Limb landmark coordinates
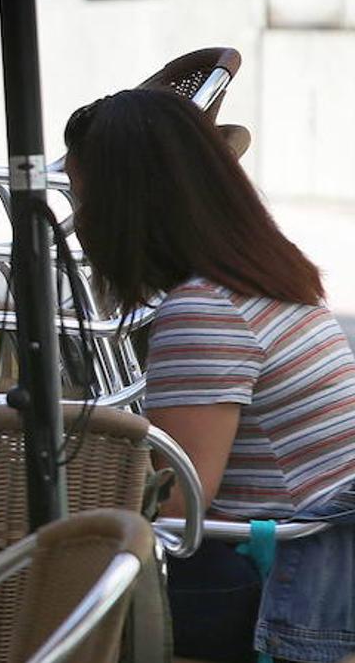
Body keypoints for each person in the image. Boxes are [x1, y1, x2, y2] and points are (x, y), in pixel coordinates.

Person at [63, 88, 355, 663]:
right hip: (329, 562)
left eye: (81, 196)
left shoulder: (204, 309)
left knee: (40, 571)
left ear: (125, 203)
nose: (77, 223)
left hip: (293, 589)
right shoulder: (267, 271)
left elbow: (179, 510)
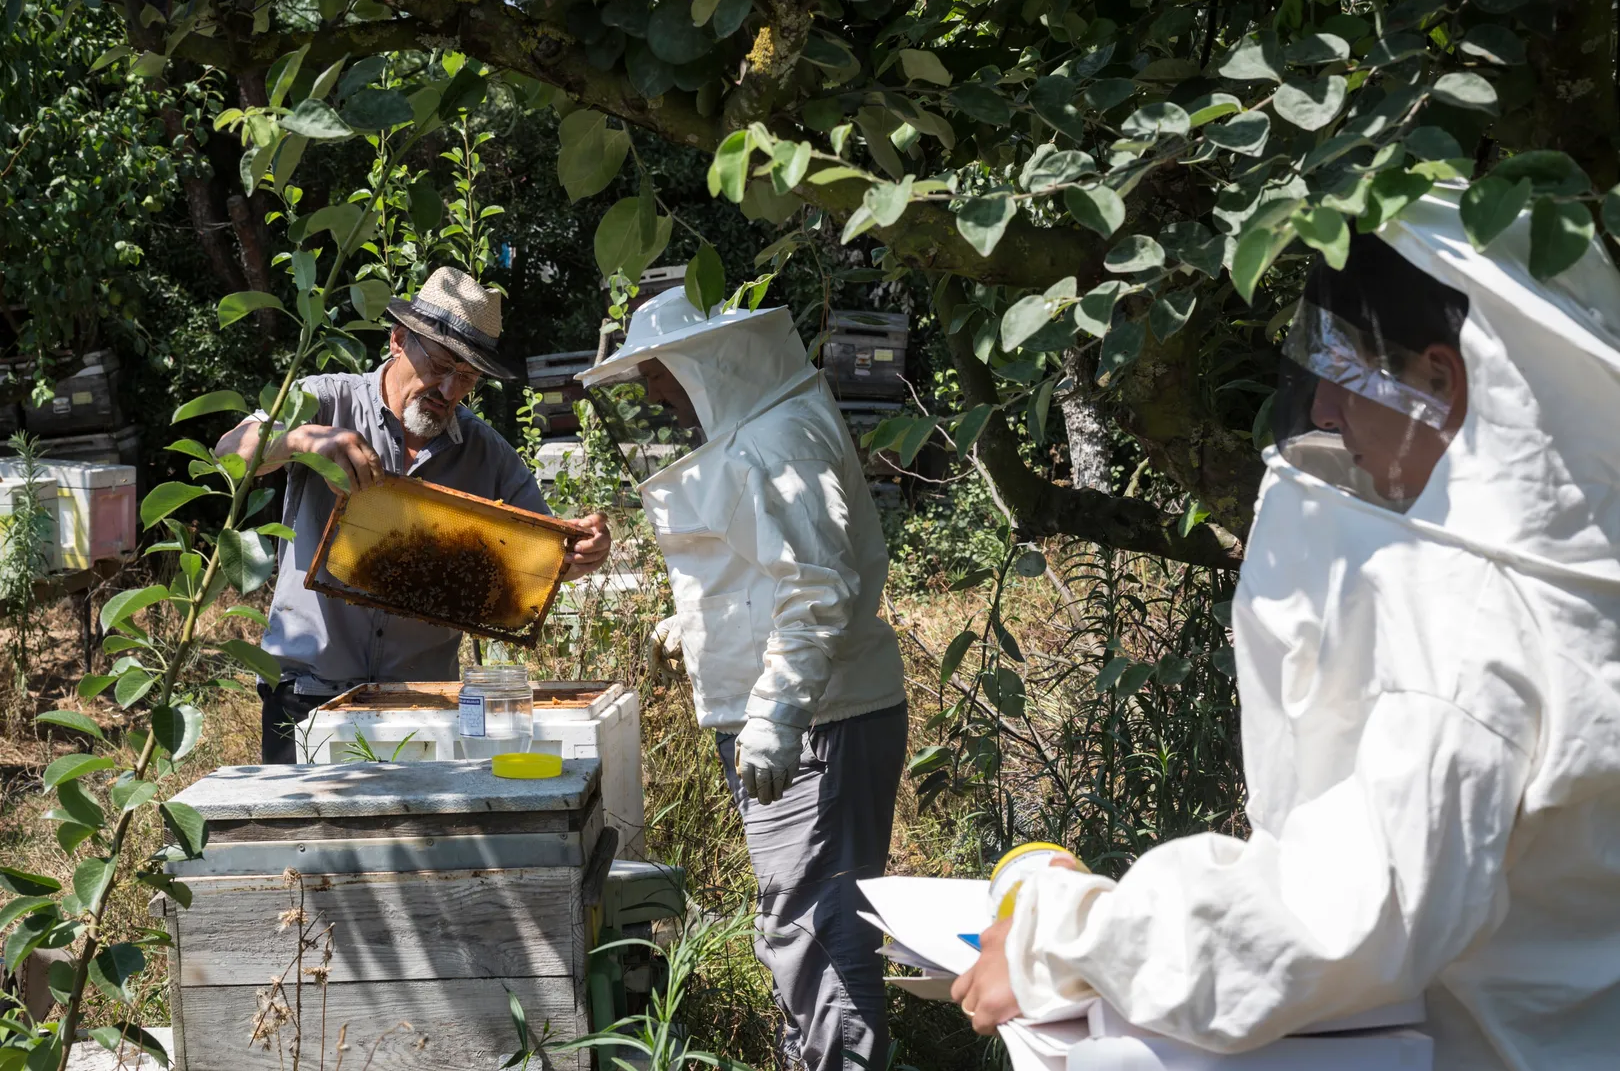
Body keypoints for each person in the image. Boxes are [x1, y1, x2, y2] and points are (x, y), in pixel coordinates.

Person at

Task to complete >>
Nothing but the lines from the one containing "left eye: (81, 196)" to the last line of the records should be returned, exactly as they appear and without pictures.

Solution to this exercise >>
left eye: (81, 196)
left shoulder: (204, 309)
left knee: (40, 571)
left ear: (125, 203)
nose: (77, 223)
left hip: (293, 589)
right shoulder: (267, 271)
left elbow: (179, 510)
Body keypoints for each person in the image. Boxes are [x1, y1, x2, y2] and points are (x, y), in pixel coordinates.

Person at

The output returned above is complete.